Though he is allowed to enjoy certain benefits during the corresponding benefit period he does so not as an employee, but as a person who was an employee during the relevant contribution period. An employment injury sustained during such benefit period, when he had ceased to be an employee on account of crossing the prescribed wage limit and the contribution period during which he crossed the wage limit also having ended, will not be an injury sustained by him as an employee.
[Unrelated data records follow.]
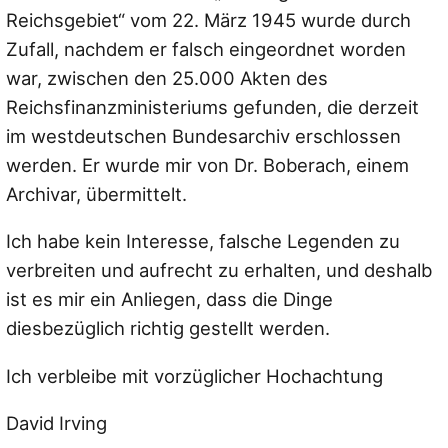
Reichsgebiet“ vom 22. März 1945 wurde durch
Zufall, nachdem er falsch eingeordnet worden
war, zwischen den 25.000 Akten des
Reichsfinanzministeriums gefunden, die derzeit
im westdeutschen Bundesarchiv erschlossen
werden. Er wurde mir von Dr. Boberach, einem
Archivar, übermittelt.
Ich habe kein Interesse, falsche Legenden zu
verbreiten und aufrecht zu erhalten, und deshalb
ist es mir ein Anliegen, dass die Dinge
diesbezüglich richtig gestellt werden.
Ich verbleibe mit vorzüglicher Hochachtung
David Irving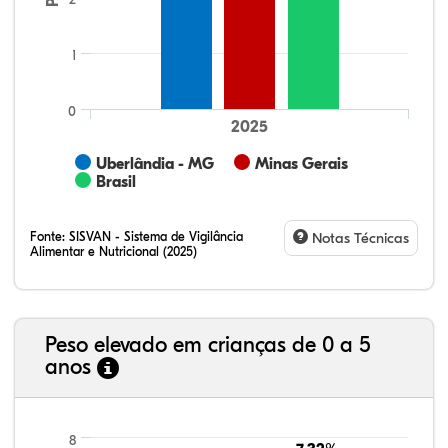
1
0
2025
Uberlândia - MG
Minas Gerais
Brasil
Fonte:
SISVAN - Sistema de Vigilância
Notas Técnicas
Alimentar e Nutricional (2025)
Peso elevado em crianças de 0 a 5
anos
23,35%
11,01%
0,51%
62,43%
0,42%
2,29%
21,99%
7,16%
0,36%
66,18%
2,81%
1,50%
8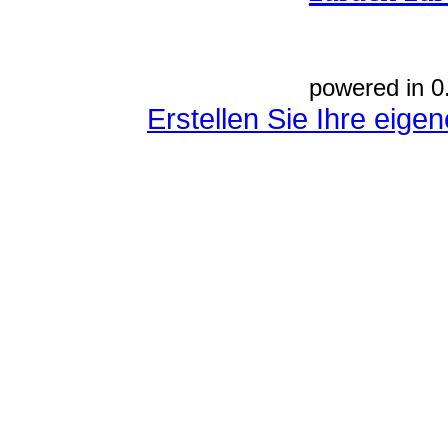
powered in 0
Erstellen Sie Ihre eig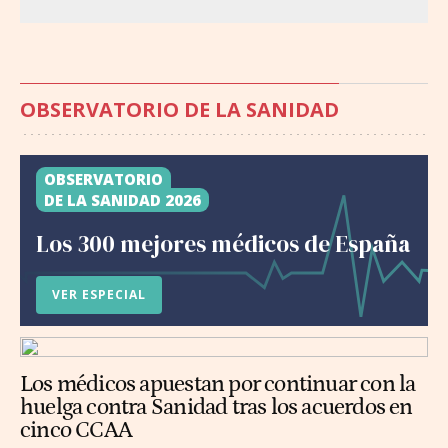
OBSERVATORIO DE LA SANIDAD
OBSERVATORIO
DE LA SANIDAD 2026
Los 300 mejores médicos de España
VER ESPECIAL
Los médicos apuestan por continuar con la
huelga contra Sanidad tras los acuerdos en
cinco CCAA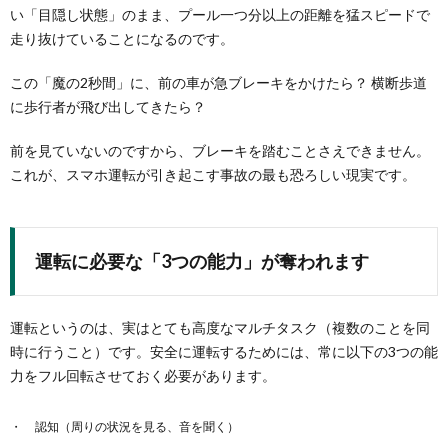
い「目隠し状態」のまま、プール一つ分以上の距離を猛スピードで
走り抜けていることになるのです。
この「魔の2秒間」に、前の車が急ブレーキをかけたら？ 横断歩道
に歩行者が飛び出してきたら？
前を見ていないのですから、ブレーキを踏むことさえできません。
これが、スマホ運転が引き起こす事故の最も恐ろしい現実です。
運転に必要な「3つの能力」が奪われます
運転というのは、実はとても高度なマルチタスク（複数のことを同
時に行うこと）です。安全に運転するためには、常に以下の3つの能
力をフル回転させておく必要があります。
認知（周りの状況を見る、音を聞く）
Disability benefit would not become payable to such a person." 11. Following the principles set out in the Division Bench decision of this Court, it is held that as the salary of the first respondent had crossed the statutory limit much earlier to the date of accident, he is not entitled to receive the disablement benefit. Such being the position, the order impugned, passed by the learned Presiding Officer of the Labour Court is not sustainable and has to be necessarily disturbed, which is accordingly set aside. 12. In view of the above, the Civil Miscellaneous Appeal deserves to be allowed and accordingly it is allowed. No costs.